L’impuissance est d’une fréquence surprenante :

Plus de 20 % de la population masculine connaît des dysfonctionnements sexuels.
Cette proportion augmente avec l’âge.
La cause de l’insuffisance érectile n’est pas toujours facile à déterminer.
Cette cause est organique, psychique ou mixte.
Le psychisme (cause ou conséquence) se trouve de toute façon affecté quelle que soit l’origine de cette affection.

L’impuissance et autres dysfonctionnements :

L’absence ou la perte de l’érection, est le degré le plus sévère signifiant l’impuissance masculine à proprement parler.
Autres dysfonctionnements :
- Perte du maintien de l’érection, soit une perte de la rigidité au cours de l’acte.
- Perte des érections nocturnes ou matinales
- Pannes trop fréquentes
- Erection trop molle
- Perte de la libido……….peur de l’échec…..


L’impuissance masculine peut se révéler dans diverses circonstances :

1/ La perte ou l’affaiblissement érectile sont récents ou ont été de faible durée, surseoir à toute enquête intempestive et patienter quelques semaines, à moins de phénomènes pathologiques concomitants, physiques ou psychiques qui obligent à prendre en considération l’étude du patient.

2/ L’insuffisance érectile peut se manifester suite à une prescription médicamenteuse, notamment pour H.T.A., hypercholestérolémie, problème cardiaque….

3/ Il existe un diabète, une maladie hormonale, une maladie métabolique (lipides).

4/ Il existe un alcoolisme, un tabagisme susceptibles de retentir sur la vascularisation du pénis,

5/ Il existe des troubles neurologiques (sciatique, traumatisme vertébral).

6/ Souvent est rencontrée une perte du maintien de l’érection durant l’acte faisant suspecter une « incompétence » des tissus érectiles de la verge (corps caverneux).
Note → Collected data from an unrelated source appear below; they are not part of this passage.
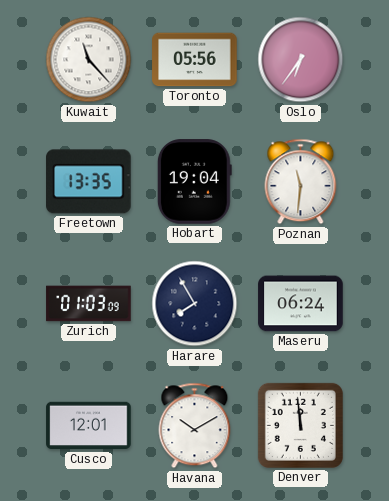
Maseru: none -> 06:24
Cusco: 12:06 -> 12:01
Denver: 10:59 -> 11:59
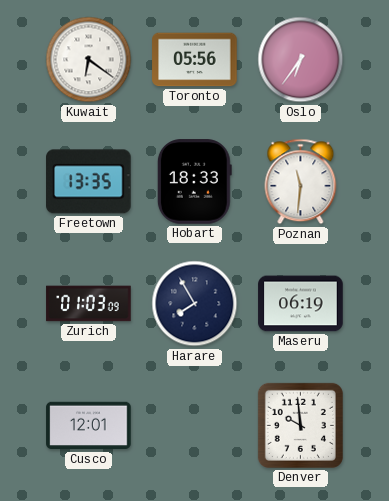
Kuwait: 11:23 -> 6:21
Hobart: 19:04 -> 18:33
Maseru: 06:24 -> 06:19
Havana: 10:10 -> none
Denver: 11:59 -> 9:59
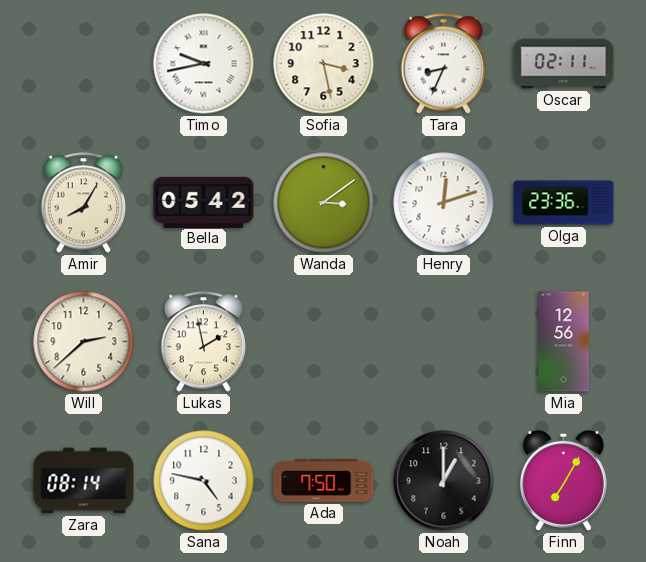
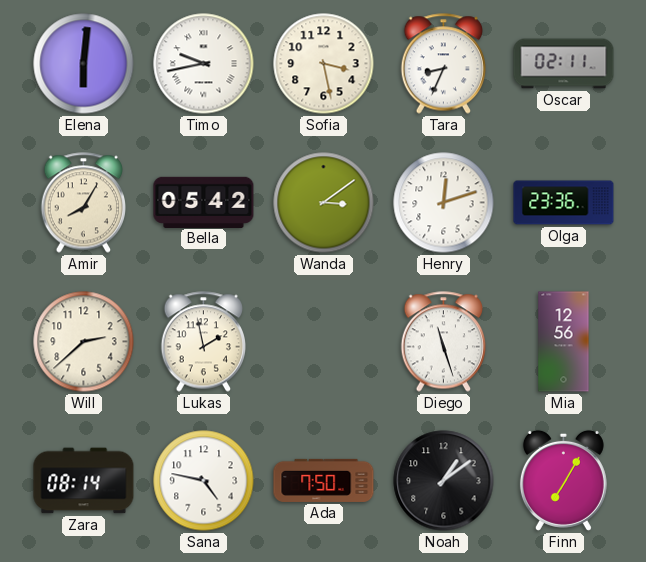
Elena: none -> 6:01
Diego: none -> 11:27
Noah: 1:00 -> 1:09
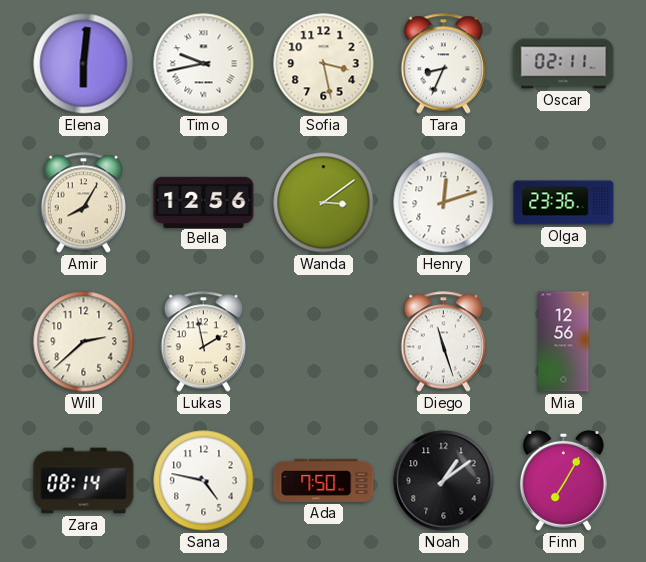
Bella: 05:42 -> 12:56
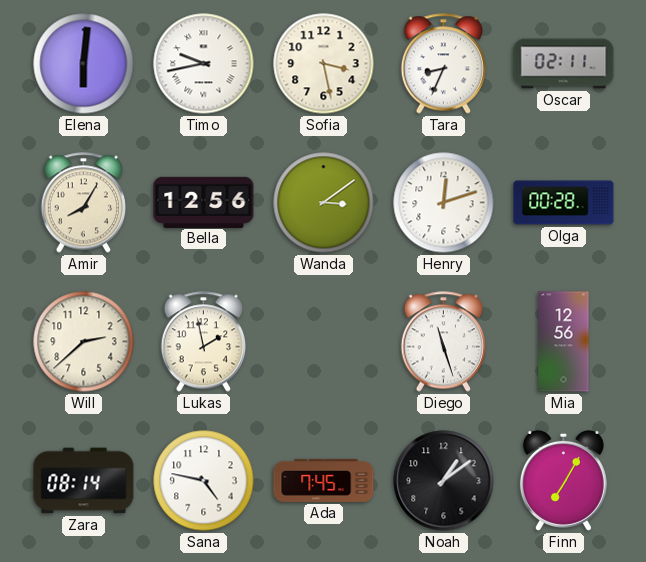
Olga: 23:36 -> 00:28
Ada: 7:50 -> 7:45
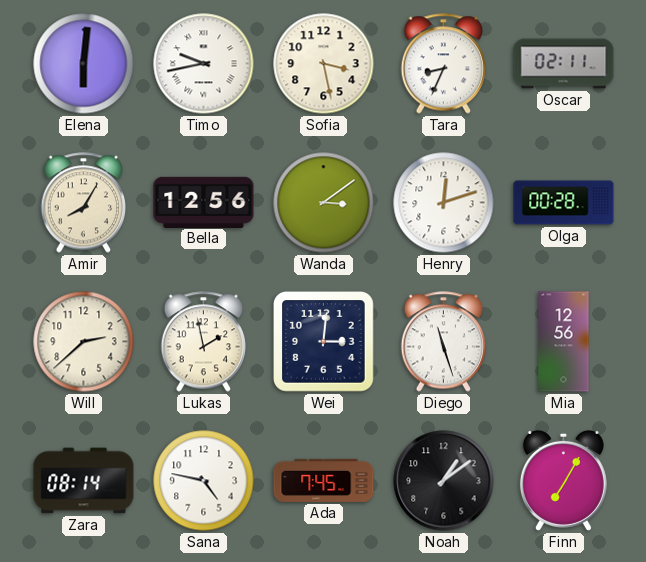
Wei: none -> 3:01
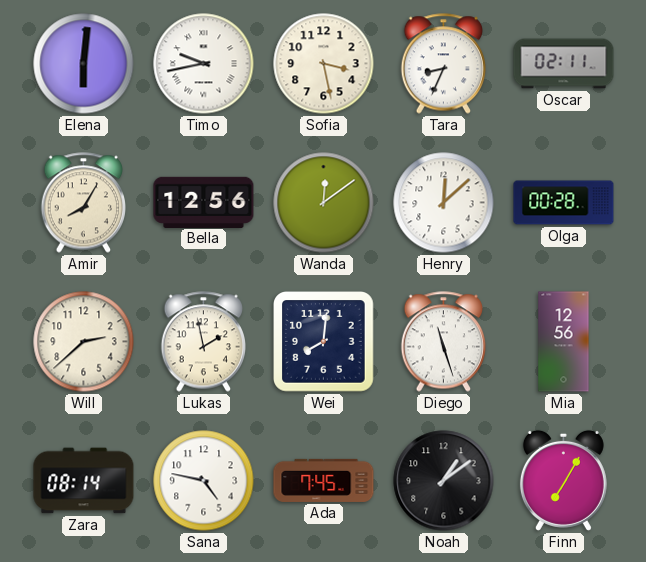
Wanda: 3:09 -> 12:09
Henry: 12:12 -> 12:08
Wei: 3:01 -> 8:01
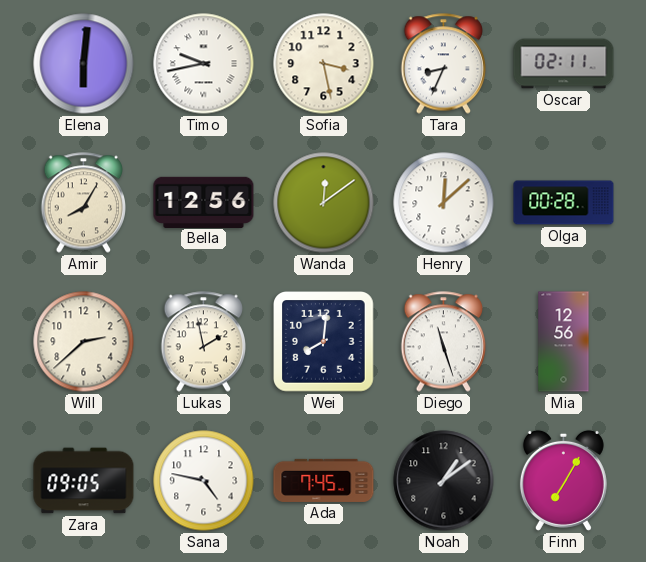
Zara: 08:14 -> 09:05
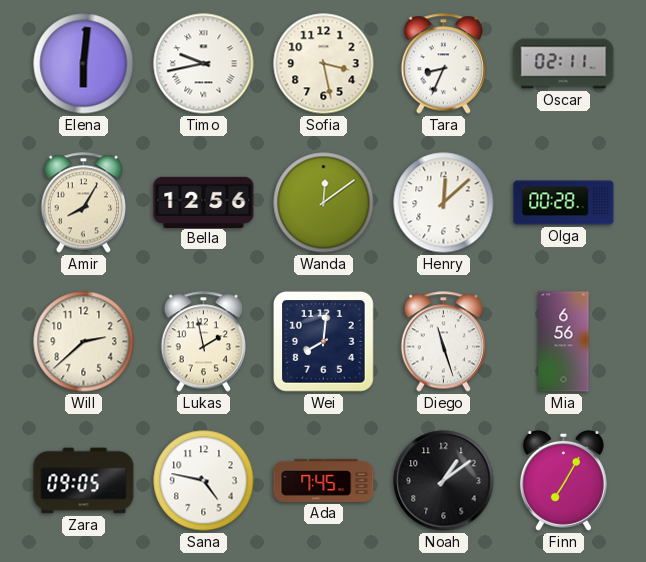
Mia: 12:56 -> 6:56
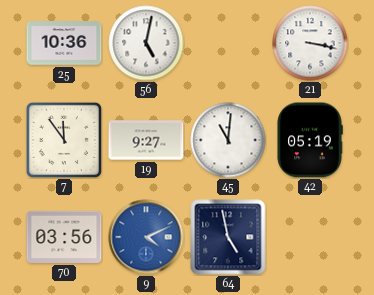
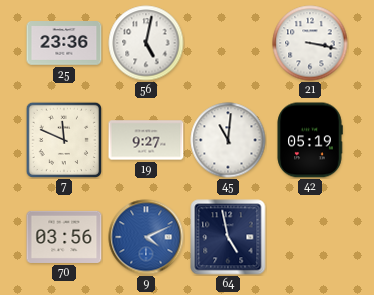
25: 10:36 -> 23:36
7: 11:54 -> 11:49
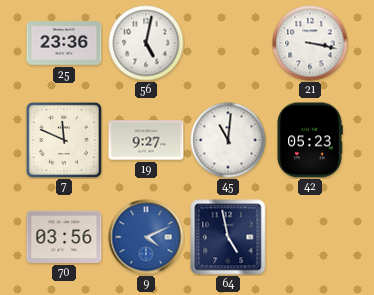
42: 05:19 -> 05:23
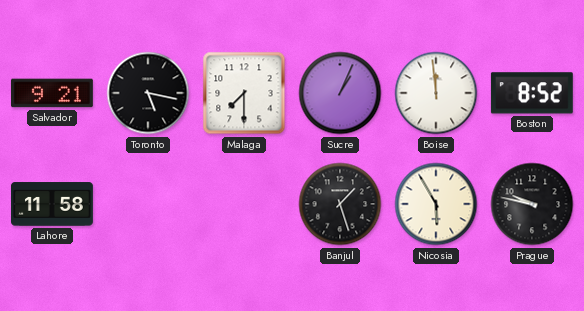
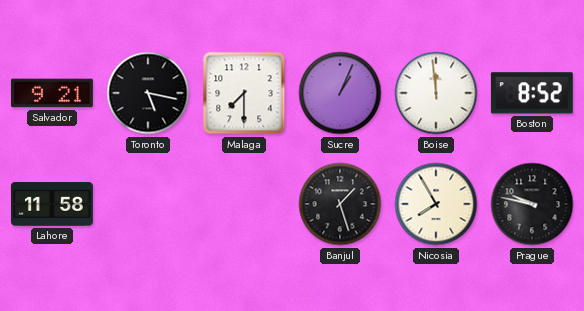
Nicosia: 5:55 -> 7:55
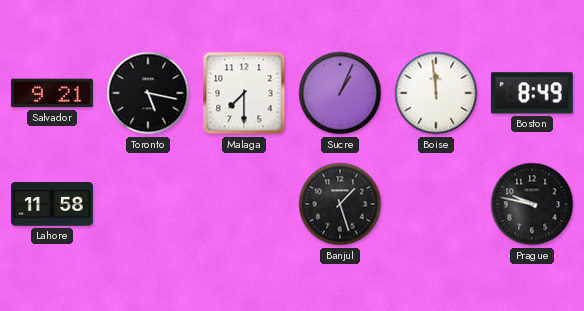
Boston: 8:52 -> 8:49
Nicosia: 7:55 -> none
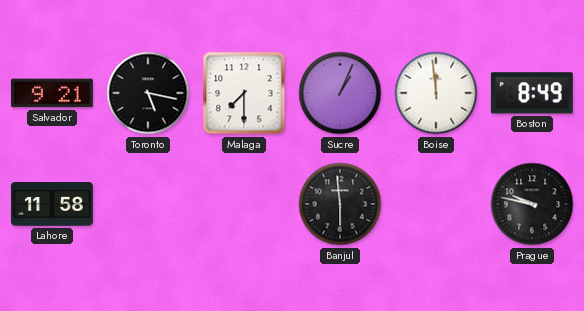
Banjul: 1:27 -> 5:59
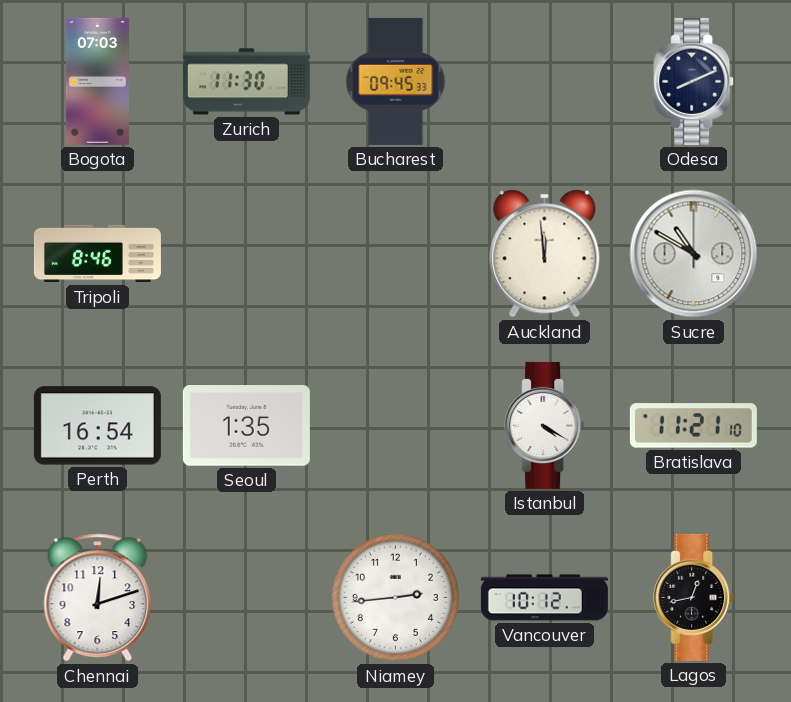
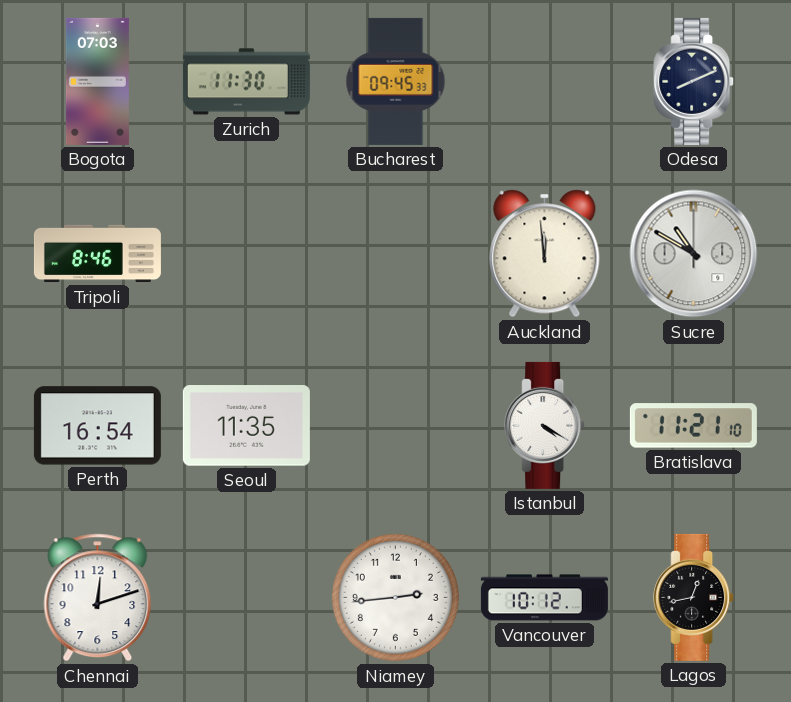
Seoul: 1:35 -> 11:35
Ainsi, il existe une érection initiative, mais qui se perd rapidement avant l’éjaculation, la pénétration ayant pu être objectivée ou non.

7/ impuissance sexuelle chez l’opéré de la vessie, de la prostate ou du rectum due à des lésions définitives des voie neurologiques commandant l’érection,

8/ Il existe des anomalies génitales, testiculaires ou une anomalie pénienne telle une coudure, un petit pénis, un phimosis susceptibles de générer une inhibition relationnelle,

9/ Il existe un contexte de difficultés sociales, professionnelles, financières ou de couple (divorce, veuvage, maladie, conflit,…)

10/ Il peut s’agir de troubles psychologiques francs : absence de désir, manque de confiance en soi, difficulté d’approche ou de contact, les érections nocturnes et matinales existent, la masturbation est possible.